The country has been in talks since 2021 with the World Bank’s fellow global lender, the International Monetary Fund, for a $2-billion bailout loan.
Those negotiations, partly dependent on funding from the bank, could now be pushed further down the line.
The official told AFP that “now that the World Bank has done the right thing” in response to the migration row, the IMF would face pressure not to approve a bailout.
“The IMF might be reluctant to approve a deal that was controversial to start with, especially now that another big Washington-based lender is retreating,” the official said.
- What happens now? -
The Tunisian government has yet to respond directly to the World Bank’s move.
Saidane said it was vital that authorities “find a way to turn a page on this affair and rebuild trust with international financial institutions”.

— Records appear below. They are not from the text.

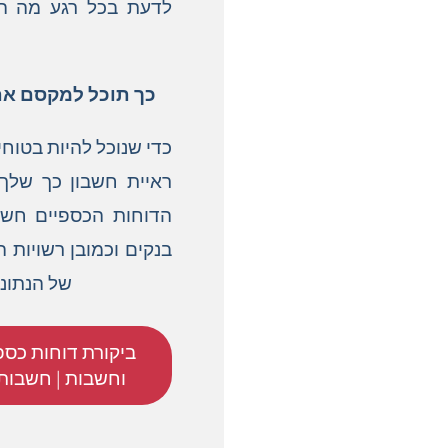
לדעת בכל רגע מה הת
כך תוכל למקסם את 
כדי שנוכל להיות בטוחי
ראיית חשבון כך שלך
הדוחות הכספיים חשו
בנקים וכמובן רשויות 
של הנתונ
ביקורת דוחות כספ
וחשבות | חשבות 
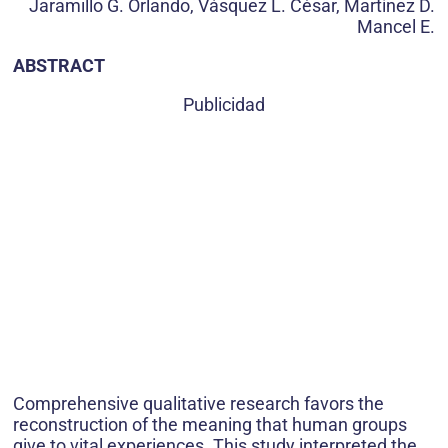
Jaramillo G. Orlando, Vásquez L. César, Martínez D.
Mancel E.
ABSTRACT
Publicidad
Comprehensive qualitative research favors the
reconstruction of the meaning that human groups
give to vital experiences. This study interpreted the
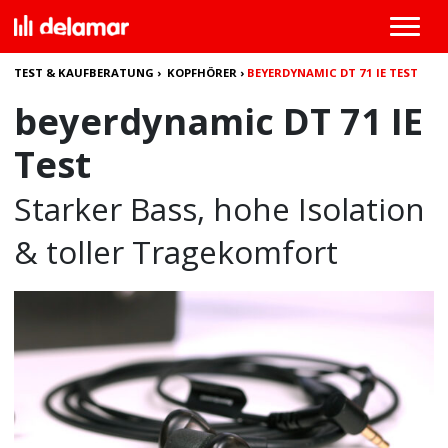
TEST & KAUFBERATUNG
›
KOPFHÖRER
›
BEYERDYNAMIC DT 71 IE TEST
beyerdynamic DT 71 IE
Test
Starker Bass, hohe Isolation
& toller Tragekomfort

“This will depend on the government’s reaction,” he said.
Malpass said in his email that the lender would “remain fully engaged” in Tunisia, and stressed that the safety of its many sub-Saharan African staff was a priority.
Meanwhile, talks on World Bank funding for Tunisia – notably a 20-million-euro ($21-million) loan to help build a cable to export solar power to Europe – are on hold.
“It’s unlikely that new projects will be approved until after the Country Partnership Framework is approved,” the World Bank official said.
“The more this drags on, the more funding Tunisia will lose.”